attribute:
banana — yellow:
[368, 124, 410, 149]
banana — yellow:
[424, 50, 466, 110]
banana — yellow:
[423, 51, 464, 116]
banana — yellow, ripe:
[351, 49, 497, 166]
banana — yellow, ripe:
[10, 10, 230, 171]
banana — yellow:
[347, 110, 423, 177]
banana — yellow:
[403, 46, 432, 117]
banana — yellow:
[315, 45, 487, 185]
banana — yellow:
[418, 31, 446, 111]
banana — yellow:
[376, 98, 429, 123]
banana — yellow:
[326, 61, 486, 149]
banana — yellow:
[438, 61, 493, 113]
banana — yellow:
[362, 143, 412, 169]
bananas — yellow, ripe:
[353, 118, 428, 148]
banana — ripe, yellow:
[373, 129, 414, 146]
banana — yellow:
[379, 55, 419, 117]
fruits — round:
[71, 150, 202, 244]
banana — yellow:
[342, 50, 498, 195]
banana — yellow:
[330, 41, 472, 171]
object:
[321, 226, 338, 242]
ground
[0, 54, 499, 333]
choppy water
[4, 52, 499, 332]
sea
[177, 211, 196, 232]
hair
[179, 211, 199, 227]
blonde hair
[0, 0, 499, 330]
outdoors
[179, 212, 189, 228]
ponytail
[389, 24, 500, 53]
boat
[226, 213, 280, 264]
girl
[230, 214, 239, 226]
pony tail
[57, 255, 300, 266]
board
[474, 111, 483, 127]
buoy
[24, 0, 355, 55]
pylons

...

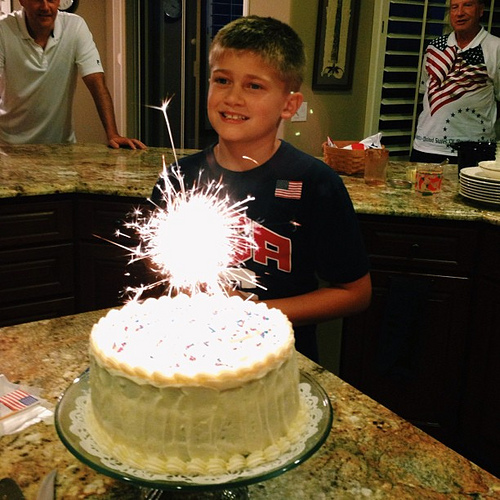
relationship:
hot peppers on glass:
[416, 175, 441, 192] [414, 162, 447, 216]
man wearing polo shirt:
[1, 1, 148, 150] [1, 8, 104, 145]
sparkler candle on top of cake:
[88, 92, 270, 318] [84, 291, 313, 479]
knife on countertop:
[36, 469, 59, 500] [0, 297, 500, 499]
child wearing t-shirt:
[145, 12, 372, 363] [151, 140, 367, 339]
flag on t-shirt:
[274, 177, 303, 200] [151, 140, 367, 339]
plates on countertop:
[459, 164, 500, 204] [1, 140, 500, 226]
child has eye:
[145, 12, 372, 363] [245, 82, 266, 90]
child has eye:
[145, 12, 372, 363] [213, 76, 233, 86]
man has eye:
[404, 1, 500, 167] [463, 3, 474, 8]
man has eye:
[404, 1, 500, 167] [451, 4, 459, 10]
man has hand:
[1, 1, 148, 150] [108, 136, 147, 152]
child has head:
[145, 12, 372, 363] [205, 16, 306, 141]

...

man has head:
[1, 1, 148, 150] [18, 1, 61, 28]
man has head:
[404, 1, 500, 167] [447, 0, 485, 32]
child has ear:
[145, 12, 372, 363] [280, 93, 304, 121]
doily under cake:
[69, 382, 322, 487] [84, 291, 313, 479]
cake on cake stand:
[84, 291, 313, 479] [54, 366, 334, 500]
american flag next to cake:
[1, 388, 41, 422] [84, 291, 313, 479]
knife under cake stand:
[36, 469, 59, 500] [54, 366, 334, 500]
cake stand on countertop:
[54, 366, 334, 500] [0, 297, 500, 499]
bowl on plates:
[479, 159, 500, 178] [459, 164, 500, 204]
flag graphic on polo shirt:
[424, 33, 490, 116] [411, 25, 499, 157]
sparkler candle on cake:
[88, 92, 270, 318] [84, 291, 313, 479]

Activity = Pull out every row that contains the word "under", treating uppercase and lowercase letters as different.

Output for this exercise =
doily under cake:
knife under cake stand:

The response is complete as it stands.